If you have the number of employees a team has/ number of people who have worked on the game (credits) and multiply that by the average salary, then multiply that by the number of years the game spent in development, you then have a 75% estimate of the overall cost. Good luck! :)
It’s not quite that simple. The whole team doesn’t work on the game from start to finish. Different disciplines come in at different times. Especially when you’re looking at game development pipelines.
Different disciplines come at different points in development. To illustrate a bit, design and production will be heaviest in the early stages. It will probably utilize some senior art and code people to help conception. Senior coders and artists art will then mock up certain elements of the design, but stand-in elements will be mostly used from previous games (I believe they even used Zelda 1 at some point for Breath of the Wild).
Code will then work more properly on the core game mechanics before bringing in content teams (other designers, script coders and such) and more artists to start making more proper game content.
QA comes in at full force at some point during Alpha.
Alpha is complete when all major features are done and no major bugs exist.
Beta phase is when the team is at the biggest as production and design will be playing the game a lot while code and art smash bugs and all of the polishing occurs.
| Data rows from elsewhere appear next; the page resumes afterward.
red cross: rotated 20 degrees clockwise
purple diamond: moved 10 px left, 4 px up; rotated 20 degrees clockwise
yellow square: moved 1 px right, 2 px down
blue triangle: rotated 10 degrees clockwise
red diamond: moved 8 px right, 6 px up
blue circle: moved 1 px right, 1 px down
Much of the core (feature dev/hard coding) code team will finish up during Beta and only come in if absolutely required. This is largely scripting and content bug fixing heavy. They might also change things based on feedback, but largely core features will have been finalized in Alpha, it is less likely new changes will come during Beta.
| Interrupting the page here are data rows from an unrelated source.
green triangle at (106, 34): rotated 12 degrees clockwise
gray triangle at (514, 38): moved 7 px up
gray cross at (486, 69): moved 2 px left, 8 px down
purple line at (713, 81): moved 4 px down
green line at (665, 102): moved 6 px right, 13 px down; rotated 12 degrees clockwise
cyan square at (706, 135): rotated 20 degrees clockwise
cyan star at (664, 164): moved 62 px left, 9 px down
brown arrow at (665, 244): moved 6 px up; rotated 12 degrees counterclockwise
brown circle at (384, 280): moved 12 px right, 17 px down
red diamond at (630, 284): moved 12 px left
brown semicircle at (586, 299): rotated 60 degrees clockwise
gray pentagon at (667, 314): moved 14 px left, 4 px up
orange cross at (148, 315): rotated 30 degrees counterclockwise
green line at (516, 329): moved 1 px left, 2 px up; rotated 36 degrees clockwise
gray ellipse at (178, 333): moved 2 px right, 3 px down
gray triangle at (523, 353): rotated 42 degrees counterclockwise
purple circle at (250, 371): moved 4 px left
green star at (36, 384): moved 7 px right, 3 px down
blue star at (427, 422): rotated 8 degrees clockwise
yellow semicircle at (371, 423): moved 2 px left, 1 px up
Gold Master is when the game is essentially done and they’re just testing it for any remaining bugs. Most of the team will already have moved off at this point except those who are behind and testing it for flaws according to their discipline, but most people working on the game will be QA.
While not all companies use the same procedures, they’ll use some version of the above framing.
But anyway, one last thing: AAA pipelines typically have a trunk and branches. So the branches are the yearly releases of games you get. They actually begin quite a while before release, probably two years. Basically the trunk keeps getting developed to keep pushing forward features, optimization, and such, but the branches are split off for scripting and art leading into an actual game release. Usually you’ll have 2-3 different branch teams that are the ones responsible for your actual game releases. With some game franchises, they might even contract another dev studio to handle one of the branch schedules, or even all of the branch schedules (I believe the old WWE games were done this way, the older ones, I believe, had their trunk developed in Japan while the branches were done by English teams in the UK and/or the US).
Anyway, in the timeline of budget. Unless you’re talking about AAA pipelines. Typically games don’t utilize the entire dev team from start to finish. This will be a bit different for small indie teams with like 1-6 people doing multiple things (Any designer who worked on smaller teams also knows they spend half to most of their time doing QA). But either way, budgeting is not so simple as calculate team size and multiply salaries by time to develop the game.